It is dedicated to anyone ready and willing to live an absolutely beautiful life.
It is being put together word by word, page by page, and breakthrough by breakthrough.
It is the longest book I have ever written.
It is hefty.
It is thorough.
It is textbook worthy.
I have gone through some specific shifts that have guided me to write this book next and I have surrendered to being a channel for it's manifestation.
As with all of my books, this is a birthing process.
I have been dedicating my entire being to alchemizing energy into word form as to deliver a book that will guide humans back to the core of everything: love.
My online presence has been quiet because I am in my ninth month of this pregnancy. This book is in the birth canal and I am pushing until August 5, until my midwife and editor
will take great care of her.
of Pina Publishing are preparing for her public arrival on Thanksgiving Day this year and have a lot of creativity to transmute between now and then.
For now, I want to share my overflowing joy and gratitude for this gift.
To be a writer.
To be so divinely led.
To be so held and supported.
To be in such allowance and flow as to receive so fully.
The blessings are raining down all over life and I couldn't be more grateful in these moments.
May these words fill you up with the breath of life, gratitude, and joy.
May they awaken your spirit and lift the corners of your lips.
May they touch your heart and inspire you to unleash it.
Live a life you absolutely love.
Originally written Jan 7, 2020:
This year's word TRANSCEND came to me and it made perfect sense.
It means to be or go beyond the range or limits of (something abstract, typically a conceptual field or division).
I can see how TRANSCENDING in 2020 is a natural evolution of both my material and spiritual journey.
Something that I am so excited about and committed to in 2020 is to TRANSCEND manipulations of the truth.
When I say truth, I am talking about what you know within you; your self, that soft voice you hear when it matters most, your authentic superpower, your intuition, your inner knowing, and your inner guidance.
Manipulations of the truth in our world look like controlling, governing, judging, scrutinizing, discriminating, shaming, blaming, possessing, and more.
It is the illusion of darkness due to an absence of light.
Manifestations of these manipulations look like gossip, numbing out, self-harming, withholding/hiding out, stressing, isolating, betrayal, scandal, lying, thieving, spending wildly and more.
Darkness looms at these low vibrational levels and you can exit them by no longer entertaining them in your energy field.
You honestly need nothing more than your inner guidance system to get anywhere you're going in life and the external factors in your world will convince you otherwise quickly and efficiently…
I intend to TRANSCEND darkness and manipulations of the truth by returning to love fast and frequently.

▶ MATERIAL SHOWN
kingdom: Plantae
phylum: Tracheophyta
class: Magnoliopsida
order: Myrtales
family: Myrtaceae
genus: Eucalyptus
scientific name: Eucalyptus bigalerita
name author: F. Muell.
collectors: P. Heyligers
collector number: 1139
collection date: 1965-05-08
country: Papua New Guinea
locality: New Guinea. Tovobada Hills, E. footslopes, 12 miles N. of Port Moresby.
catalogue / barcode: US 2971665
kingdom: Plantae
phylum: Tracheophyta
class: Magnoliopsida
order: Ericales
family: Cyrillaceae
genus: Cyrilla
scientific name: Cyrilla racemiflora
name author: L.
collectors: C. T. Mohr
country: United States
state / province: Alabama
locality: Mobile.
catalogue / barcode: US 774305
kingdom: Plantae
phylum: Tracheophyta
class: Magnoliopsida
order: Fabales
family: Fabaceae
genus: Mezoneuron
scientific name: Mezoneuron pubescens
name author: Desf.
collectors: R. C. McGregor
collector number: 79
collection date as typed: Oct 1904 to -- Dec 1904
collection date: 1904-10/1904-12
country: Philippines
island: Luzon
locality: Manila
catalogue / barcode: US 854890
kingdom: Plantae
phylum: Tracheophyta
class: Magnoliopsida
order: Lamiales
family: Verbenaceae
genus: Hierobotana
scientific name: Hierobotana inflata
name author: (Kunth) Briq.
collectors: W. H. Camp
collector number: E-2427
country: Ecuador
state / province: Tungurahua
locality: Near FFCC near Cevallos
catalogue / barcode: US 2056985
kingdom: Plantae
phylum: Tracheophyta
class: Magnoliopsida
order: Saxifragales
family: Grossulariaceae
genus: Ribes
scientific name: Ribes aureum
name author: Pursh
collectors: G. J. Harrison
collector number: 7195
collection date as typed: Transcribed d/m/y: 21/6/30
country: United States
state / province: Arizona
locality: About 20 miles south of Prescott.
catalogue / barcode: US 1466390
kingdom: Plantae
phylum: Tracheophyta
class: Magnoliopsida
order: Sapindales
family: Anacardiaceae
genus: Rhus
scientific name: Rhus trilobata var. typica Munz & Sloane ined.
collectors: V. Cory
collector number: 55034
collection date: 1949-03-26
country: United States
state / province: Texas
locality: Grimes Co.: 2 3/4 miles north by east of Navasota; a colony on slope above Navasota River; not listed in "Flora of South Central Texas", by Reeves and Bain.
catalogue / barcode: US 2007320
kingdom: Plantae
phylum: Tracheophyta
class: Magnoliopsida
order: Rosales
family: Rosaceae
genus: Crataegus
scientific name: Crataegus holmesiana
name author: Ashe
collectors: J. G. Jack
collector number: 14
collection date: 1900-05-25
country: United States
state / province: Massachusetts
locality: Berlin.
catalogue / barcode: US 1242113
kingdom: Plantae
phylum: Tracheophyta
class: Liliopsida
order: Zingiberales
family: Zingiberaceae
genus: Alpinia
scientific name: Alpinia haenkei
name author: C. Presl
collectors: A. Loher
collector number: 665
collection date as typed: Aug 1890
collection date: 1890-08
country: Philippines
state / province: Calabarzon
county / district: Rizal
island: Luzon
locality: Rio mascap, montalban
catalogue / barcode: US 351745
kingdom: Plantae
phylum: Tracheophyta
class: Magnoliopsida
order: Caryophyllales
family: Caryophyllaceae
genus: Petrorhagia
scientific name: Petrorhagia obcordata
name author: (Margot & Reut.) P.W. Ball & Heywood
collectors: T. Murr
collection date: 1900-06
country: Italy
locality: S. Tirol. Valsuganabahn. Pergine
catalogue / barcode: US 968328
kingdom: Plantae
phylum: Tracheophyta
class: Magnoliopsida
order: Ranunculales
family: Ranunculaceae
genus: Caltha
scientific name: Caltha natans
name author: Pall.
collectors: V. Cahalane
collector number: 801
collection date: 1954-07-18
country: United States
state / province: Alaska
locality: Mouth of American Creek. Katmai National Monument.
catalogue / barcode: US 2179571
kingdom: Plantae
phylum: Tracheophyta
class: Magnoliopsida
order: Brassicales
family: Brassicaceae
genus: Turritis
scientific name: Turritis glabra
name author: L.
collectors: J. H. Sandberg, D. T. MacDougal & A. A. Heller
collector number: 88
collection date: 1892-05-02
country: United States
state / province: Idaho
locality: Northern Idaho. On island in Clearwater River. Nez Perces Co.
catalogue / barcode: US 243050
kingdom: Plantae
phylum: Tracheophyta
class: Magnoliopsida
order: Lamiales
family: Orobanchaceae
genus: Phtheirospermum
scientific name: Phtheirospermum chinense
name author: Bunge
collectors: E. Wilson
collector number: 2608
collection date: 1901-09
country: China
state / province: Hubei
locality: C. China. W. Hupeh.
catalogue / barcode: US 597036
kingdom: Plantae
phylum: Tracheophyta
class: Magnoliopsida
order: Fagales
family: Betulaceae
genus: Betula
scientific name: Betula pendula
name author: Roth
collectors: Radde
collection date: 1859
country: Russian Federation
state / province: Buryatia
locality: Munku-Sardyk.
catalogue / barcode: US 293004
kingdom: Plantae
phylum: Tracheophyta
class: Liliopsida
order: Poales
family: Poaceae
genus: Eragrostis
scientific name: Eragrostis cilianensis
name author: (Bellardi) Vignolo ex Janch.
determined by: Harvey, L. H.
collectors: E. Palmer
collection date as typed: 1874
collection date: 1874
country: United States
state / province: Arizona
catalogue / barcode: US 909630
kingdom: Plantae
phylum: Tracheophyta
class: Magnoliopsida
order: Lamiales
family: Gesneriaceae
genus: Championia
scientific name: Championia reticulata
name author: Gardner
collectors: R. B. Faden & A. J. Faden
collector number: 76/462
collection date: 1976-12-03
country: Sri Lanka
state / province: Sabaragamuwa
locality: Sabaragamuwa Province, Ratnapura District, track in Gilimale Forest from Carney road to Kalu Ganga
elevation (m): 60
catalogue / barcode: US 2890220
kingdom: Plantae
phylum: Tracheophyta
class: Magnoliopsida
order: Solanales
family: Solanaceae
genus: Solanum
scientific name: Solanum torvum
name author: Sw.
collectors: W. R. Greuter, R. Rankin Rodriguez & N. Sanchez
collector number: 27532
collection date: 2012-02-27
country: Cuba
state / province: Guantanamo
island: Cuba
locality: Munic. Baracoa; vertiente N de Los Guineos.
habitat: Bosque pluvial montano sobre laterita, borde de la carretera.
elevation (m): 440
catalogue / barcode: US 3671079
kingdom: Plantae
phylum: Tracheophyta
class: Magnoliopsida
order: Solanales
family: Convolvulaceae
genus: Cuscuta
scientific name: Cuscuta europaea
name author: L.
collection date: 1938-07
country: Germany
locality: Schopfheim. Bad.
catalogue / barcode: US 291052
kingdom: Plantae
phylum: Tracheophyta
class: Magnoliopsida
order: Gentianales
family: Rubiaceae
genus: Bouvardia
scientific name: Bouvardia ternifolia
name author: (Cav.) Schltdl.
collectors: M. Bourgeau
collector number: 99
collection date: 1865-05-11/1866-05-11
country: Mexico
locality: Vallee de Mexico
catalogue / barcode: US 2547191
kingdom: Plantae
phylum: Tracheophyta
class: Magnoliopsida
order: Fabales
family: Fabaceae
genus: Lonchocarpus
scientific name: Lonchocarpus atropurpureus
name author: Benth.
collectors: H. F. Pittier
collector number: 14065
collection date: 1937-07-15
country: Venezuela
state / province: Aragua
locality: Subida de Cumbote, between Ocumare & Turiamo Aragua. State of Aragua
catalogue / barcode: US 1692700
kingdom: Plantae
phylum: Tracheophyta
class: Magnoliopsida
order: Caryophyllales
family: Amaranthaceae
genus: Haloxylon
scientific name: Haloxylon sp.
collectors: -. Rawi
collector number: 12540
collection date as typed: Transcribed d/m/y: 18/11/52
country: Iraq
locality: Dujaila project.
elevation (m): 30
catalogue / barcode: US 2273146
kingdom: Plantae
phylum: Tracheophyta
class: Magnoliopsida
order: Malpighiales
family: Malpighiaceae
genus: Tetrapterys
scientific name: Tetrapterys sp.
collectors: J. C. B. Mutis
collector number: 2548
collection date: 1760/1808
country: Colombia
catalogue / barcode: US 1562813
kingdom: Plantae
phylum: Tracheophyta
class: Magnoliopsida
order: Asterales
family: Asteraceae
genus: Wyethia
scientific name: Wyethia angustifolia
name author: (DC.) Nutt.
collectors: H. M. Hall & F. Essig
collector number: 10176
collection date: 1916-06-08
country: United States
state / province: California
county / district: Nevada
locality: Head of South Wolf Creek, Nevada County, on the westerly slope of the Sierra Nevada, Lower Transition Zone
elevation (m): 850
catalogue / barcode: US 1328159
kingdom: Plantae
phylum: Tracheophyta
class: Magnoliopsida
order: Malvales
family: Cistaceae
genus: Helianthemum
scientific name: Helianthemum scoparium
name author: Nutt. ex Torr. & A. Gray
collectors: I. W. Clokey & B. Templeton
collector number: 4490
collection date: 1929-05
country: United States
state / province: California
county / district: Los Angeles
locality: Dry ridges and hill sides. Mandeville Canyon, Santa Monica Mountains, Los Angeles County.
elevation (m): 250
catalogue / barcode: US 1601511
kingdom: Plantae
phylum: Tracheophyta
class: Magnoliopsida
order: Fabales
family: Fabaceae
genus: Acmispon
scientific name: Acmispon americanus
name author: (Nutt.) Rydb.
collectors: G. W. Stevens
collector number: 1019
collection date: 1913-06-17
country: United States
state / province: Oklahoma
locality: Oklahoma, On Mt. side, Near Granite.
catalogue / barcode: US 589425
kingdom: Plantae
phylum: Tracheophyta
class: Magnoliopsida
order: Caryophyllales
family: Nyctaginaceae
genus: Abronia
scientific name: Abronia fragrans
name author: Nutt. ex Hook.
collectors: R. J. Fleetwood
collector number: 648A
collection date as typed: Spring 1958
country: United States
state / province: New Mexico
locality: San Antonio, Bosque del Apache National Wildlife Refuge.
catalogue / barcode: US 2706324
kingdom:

▶ YOUR ASSIGNMENT
In the post about the new book, what word came to the writer for 2020? The material is separate from the post and unrelated to it.

▶ TASK RESPONSE
TRANSCEND.